I think it's time admit that the climate models that we've been relying on
aren't accurately modeling the changes that are taking place.

I remember reading about models in the 80's and 90's that started showing
significant change starting to take place in the early 2020's, which means we
are running ahead of even those aggressive models. Sort of a hockey stick
curve of changes. What I remember about those aggressive models is that things
got bad real quick, like 2050 quick and real bad like stuff that the normal
models didn't think would happen for a 3 or four hundred years bad.
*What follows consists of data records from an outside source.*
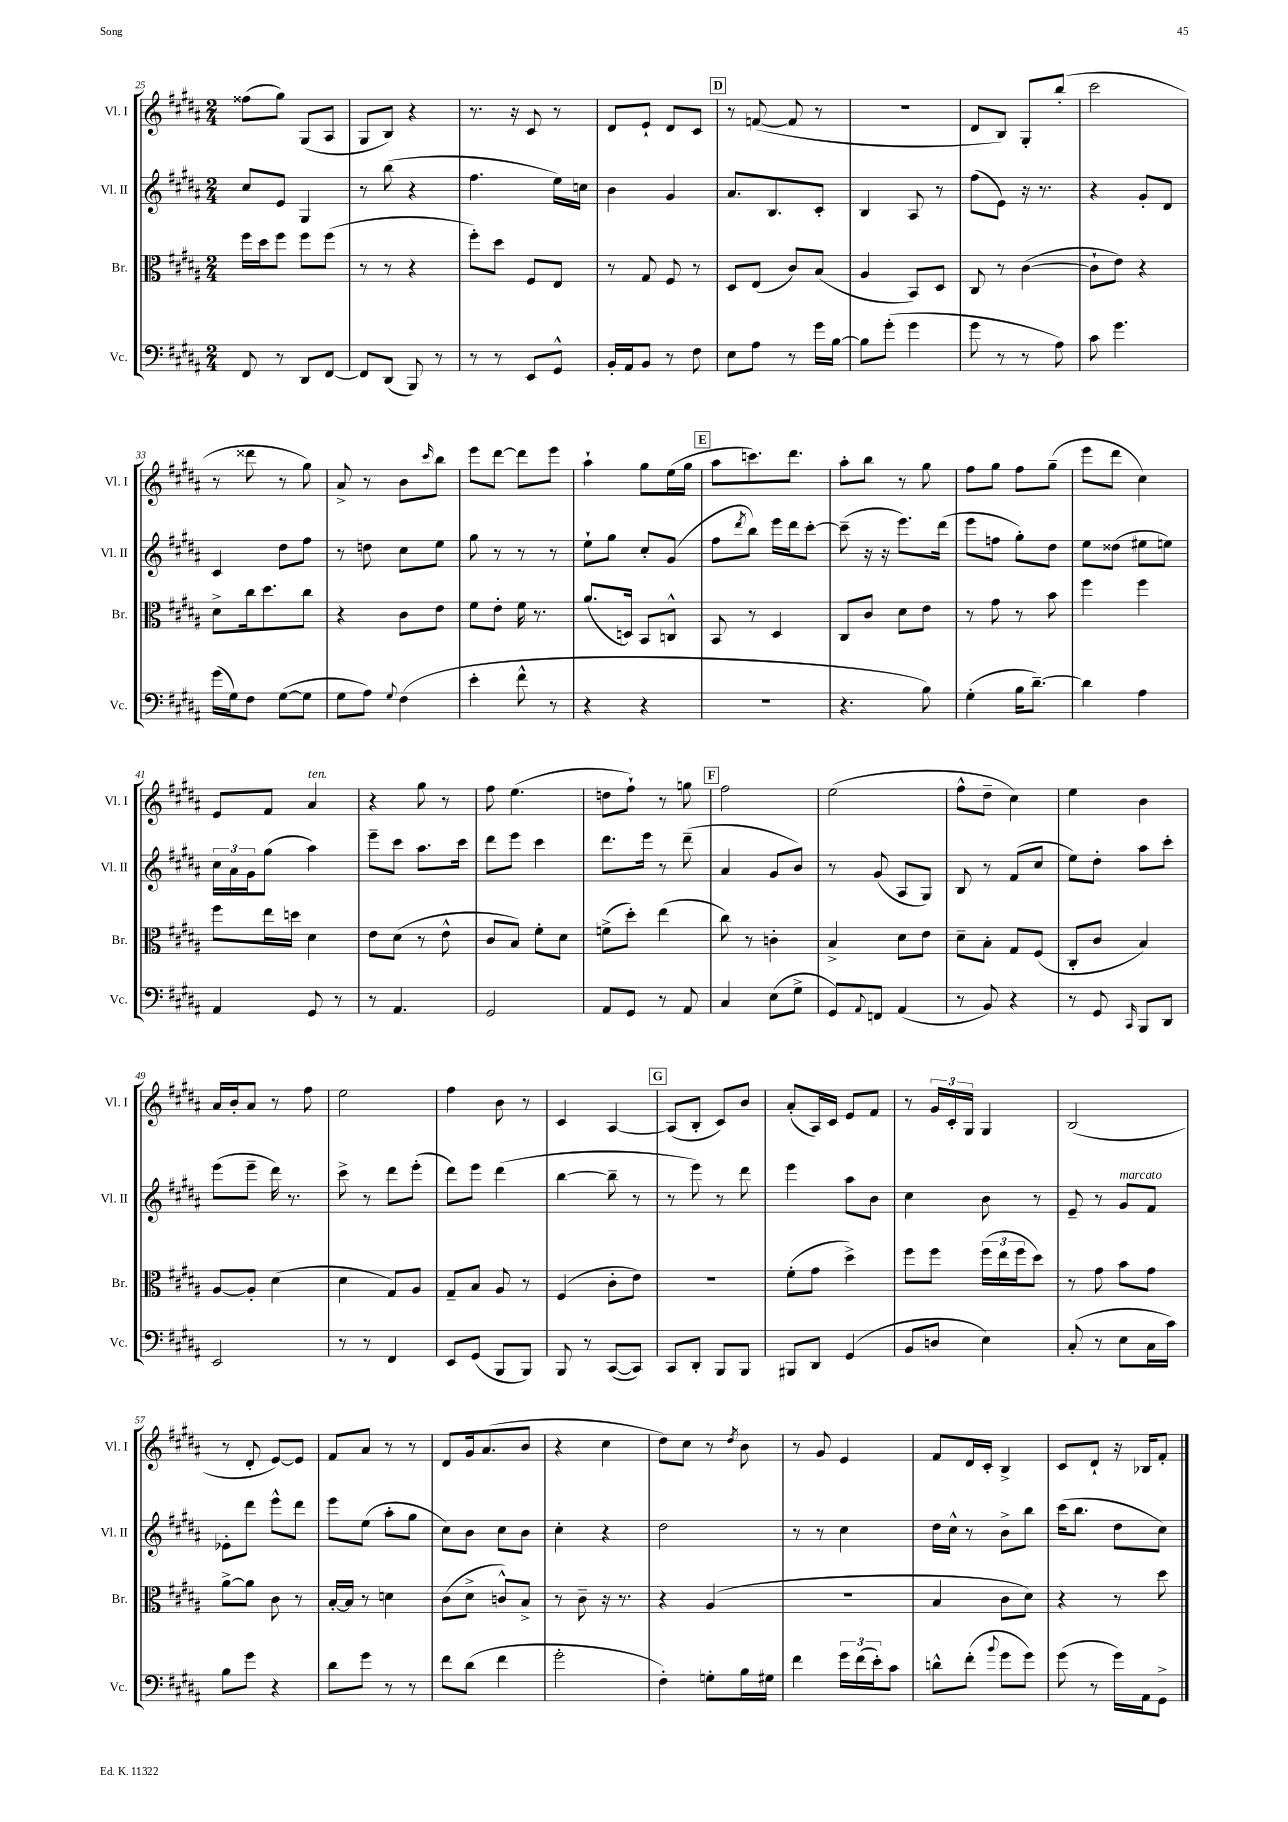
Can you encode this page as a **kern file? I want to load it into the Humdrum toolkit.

**kern	**kern	**kern	**kern
*staff4	*staff3	*staff2	*staff1
*clefF4	*clefC3	*clefG2	*clefG2
*k[f#c#g#d#a#]	*k[f#c#g#d#a#]	*k[f#c#g#d#a#]	*k[f#c#g#d#a#]
*M2/4	*M2/4	*M2/4	*M2/4
8FF#	16ff#	8cc#	(8ff##
.	16dd#	.	.
8r	8ff#	8e	8gg#)
8DD#	8ff#	4G#	(8G#
[8FF#	(8ff#	.	8A#
=	=	=	=
8FF#]	8r	8r	8G#
(8DD#	8r	(8bb	8B)
8BBB)	4r	4r	4r
8r	.	.	.
=	=	=	=
8r	8ff#')	4.ff#	8.r
8r	8dd#	.	.
.	.	.	16r
8EE	8F#	.	8c#
8GG#^^	8E	16ee)	8r
.	.	16cc	.
=	=	=	=
16BB'	8r	4b	8d#
16AA#	.	.	.
8BB	8G#	.	8e`
8r	8F#	4g#	8d#
8F#	8r	.	8c#
=	=	=	=
8E	8D#	8.a#	8r
8A#	(8E	.	([8f
.	.	8.B	.
8r	8c#)	.	8f]
16g#	(8B	8c#'	8r
[16B	.	.	.
=	=	=	=
8B]	4A#	4B	2r
(8g#'	.	.	.
4g#	8BB)	8A#	.
.	8D#	8r	.
=	=	=	=
8g#	8C#	(8ff#	8d#
8r	8r	8e)	8B)
8r	([4c#	16r	8G#'
.	.	8.r	.
8A#)	.	.	(8bb'
=	=	=	=
8c#	8c#`]	4r	2ccc#
4.g#	8e)	.	.
.	4r	8g#'	.
.	.	8d#	.
=	=	=	=
(16g#	8d#^	4c#	8r
16G#)	.	.	.
8F#	16cc#	.	8ddd##
.	8.dd#	.	.
([8G#	.	8dd#	8r
8G#]	8cc#	8ff#	8gg#)
=	=	=	=
8G#	4r	8r	8a#^
8A#)	.	8dd	8r
8qqG#	.	.	.
(4F#	8c#	8cc#	8b
.	.	.	16qqccc#
.	8e	8ee	8bb
=	=	=	=
4e'	8f#	8gg#	8eee
.	8e'	8r	[8ddd#
8f#^^	16f#	8r	8ddd#]
.	8.r	.	.
8r	.	8r	8eee
=	=	=	=
4r	(8.a#	8ee`	4aa#`
.	.	8gg#	.
.	16D)	.	.
4r	8BB	8cc#'	8gg#
.	8C^^	(8g#	(16ee
.	.	.	16gg#
=	=	=	=
2r	8BB	8ff#	8aa#
.	.	8qddd#	.
.	8r	8bb)	8.ccc)
.	4D#	16eee	.
.	.	16ddd#	8.ddd#
.	.	[8ccc#'	.
=	=	=	=
4.r	8C#	(8ccc#~]	8aa#'
.	8c#	16r	8bb
.	.	16r	.
.	8d#	8.eee)	8r
8B)	8e	.	8gg#
.	.	(16ddd#	.
=	=	=	=
(4G#'	8r	8eee	8ff#
.	8g#	8ff	8gg#
16B	8r	8gg#')	8ff#
[8.d#~)	.	.	.
.	8b	8dd#	(8gg#~
=	=	=	=
4d#]	4ff#	8ee	8eee
.	.	(8dd##	8ddd#
4A#	4ff#	8ee#	4cc#)
.	.	8ee)	.
=	=	=	=
4AA#	8ff#	24cc#	8e
.	.	24a#	.
.	.	24g#	.
.	16ee	(8gg#	8f#
.	16dd	.	.
8GG#	4d#	4aa#)	4a#
8r	.	.	.
=	=	=	=
8r	8e	8eee~	4r
4.AA#	(8d#	8ccc#	.
.	8r	8.aa#	8gg#
.	8e^^	.	8r
.	.	16ccc#	.
=	=	=	=
2GG#	8c#	8ddd#	8ff#
.	8B)	8eee	(4.ee
.	8f#'	4ccc#	.
.	8d#	.	.
=	=	=	=
8AA#	(8f^	8.ddd#	8dd
8GG#	8dd#')	.	8ff#`)
.	.	16eee	.
8r	(4ee	8r	8r
8AA#	.	(8ddd#~	8gg
=	=	=	=
4C#	8cc#)	4a#	2ff#
.	8r	.	.
(8E	4c'	8g#	.
8G#^	.	8b)	.
=	=	=	=
8GG#)	4B^	8r	(2ee
8qqAA#	.	.	.
8FF	.	(8g#	.
(4AA#	8d#	8A#	.
.	8e	8G#)	.
=	=	=	=
8r	8d#~	8B	8ff#^^
8BB)	8B'	8r	8dd#~
4r	8G#	(8f#	4cc#)
.	(8F#	8cc#	.
=	=	=	=
8r	8C#'	8ee)	4ee
8GG#	8c#	8dd#'	.
16qqCC#	.	.	.
8BBB	4B)	8aa#	4b
8DD#	.	8ccc#'	.
=	=	=	=
2EE	[8A#	(8eee	16a#
.	.	.	16b'
.	8A#']	8eee~	8a#
.	(4d#	16ddd#)	8r
.	.	8.r	.
.	.	.	8ff#
=	=	=	=
8r	4d#	8ccc#^	2ee
8r	.	8r	.
4FF#	8G#)	8ddd#	.
.	8A#	(8eee'	.
=	=	=	=
8EE	8G#~	8ddd#)	4ff#
(8GG#	8B	8eee	.
8BBB	8A#	(4ddd#	8b
8BBB)	8r	.	8r
=	=	=	=
8BBB	(4F#	[4bb	4c#
8r	.	.	.
([8CC#	8c#'	8bb~]	[4A#
8CC#])	8e)	8r	.
=	=	=	=
8CC#	2r	8r	(8A#]
8DD#'	.	8eee)	8B'
8BBB	.	8r	8c#)
8BBB	.	8ddd#	8b
=	=	=	=
8BBB#	(8f#'	4eee	(8a#'
8DD#	8g#	.	16A#)
.	.	.	16c#
(4GG#	4dd#^)	8aa#	8e
.	.	8b	8f#
=	=	=	=
8BB	8ff#	4cc#	8r
8D	8ff#	.	24g#
.	.	.	24c#'
.	.	.	24G#
4E)	(24ff#	8b	4G#
.	24ee	.	.
.	24ff#	.	.
.	8dd#)	8r	.
=	=	=	=
(8C#'	8r	8e~	(2B
8r	8g#	8r	.
8E	8b	8g#	.
16C#	8g#	8f#	.
16c#)	.	.	.
=	=	=	=
8B	[8a#^	8e-'	8r
8g#	8a#]	8ddd#	8d#'
4r	8c#	8eee^^	[8e)
.	8r	8ddd#	8e]
=	=	=	=
8d#	[16B'	8eee	8f#
.	16B]	.	.
8g#	8r	(8ee	8a#
8r	4d	8aa#'	8r
8r	.	8gg#	8r
=	=	=	=
8f#	(8c#	8cc#)	8d#
(8d#	8d#^	8b	16g#
.	.	.	(8.a#
4f#	8c^^)	8cc#	.
.	8B^	8b	8b
=	=	=	=
2g#'	8r	4cc#'	4r
.	8c#~	.	.
.	16r	4r	4cc#
.	8.r	.	.
=	=	=	=
4F#')	4r	2dd#	8dd#)
.	.	.	8cc#
8G'	(4A#	.	8r
.	.	.	8qdd#
16B	.	.	8b
16G#	.	.	.
=	=	=	=
4f#	2r	8r	8r
.	.	8r	8g#
24g#	.	4cc#	4e
(24f#	.	.	.
24e')	.	.	.
8c#	.	.	.
=	=	=	=
8d^^	4B	16dd#	8f#
.	.	16cc#^^	.
(8f#'	.	8r	16d#
.	.	.	16c#'
8qqb	.	.	.
8g#	8c#	8b^	4B^
8g#)	8d#)	8bb	.
=	=	=	=
(8g#	4r	(16ccc#	8c#
.	.	8.bb	.
8r	.	.	8d#`
16g#)	8r	8dd#	16r
16AA#	.	.	16B-
8GG#^	8dd#	8cc#)	8f#'
==	==	==	==
*-	*-	*-	*-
Those more aggressive models just faded away because no one believed that
things could change so quickly. Back in the day most scientists thought it was
crazy to think that the permafrost would ever thaw on a large scale, let alone
start burning on a massive scale.

Right now everyone is operating on the belief that we can slow the rate of
climate change, but the earth and the climate are now locked in a number of
positive feedback loops, warming oceans, phytoplankton population crashes,
thawing permafrost, thawing glaciers, ocean salinity drops, seal level rise.
These systems and feedback loops are much bigger that the fraction of change
proposed by the Paris agreement, and usually feedback loops don't stop until
resources are exhausted or the loop breaks. These loops have a massive amount
of resources and they aren't going to stop anytime, nor be impacted but our
minuscule proposed changes.

I think the learned climate scientists need to start scouring paper archives
to start looking for those more aggressive models because it's clear the
assumptions the current models use are badly flawed.